(Provided material)
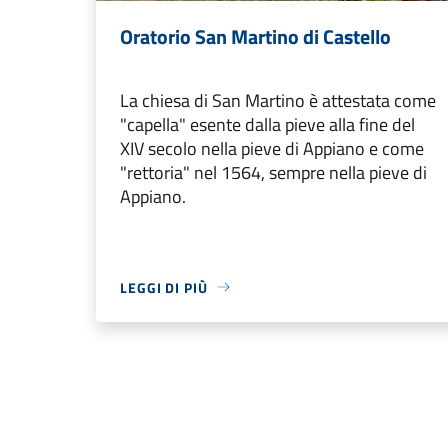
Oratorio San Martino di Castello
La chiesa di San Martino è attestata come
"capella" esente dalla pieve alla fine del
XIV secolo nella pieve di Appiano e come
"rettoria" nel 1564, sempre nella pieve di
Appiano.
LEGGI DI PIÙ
(End Provided material)
Rewrite the entries with every occurrence of "pieve" replaced by "parrocchia", keeping all other text unchanged and leaving out the pictures.

• _Answer to this exercise_:
Oratorio San Martino di Castello
La chiesa di San Martino è attestata come
"capella" esente dalla parrocchia alla fine del
XIV secolo nella parrocchia di Appiano e come
"rettoria" nel 1564, sempre nella parrocchia di
Appiano.
LEGGI DI PIÙ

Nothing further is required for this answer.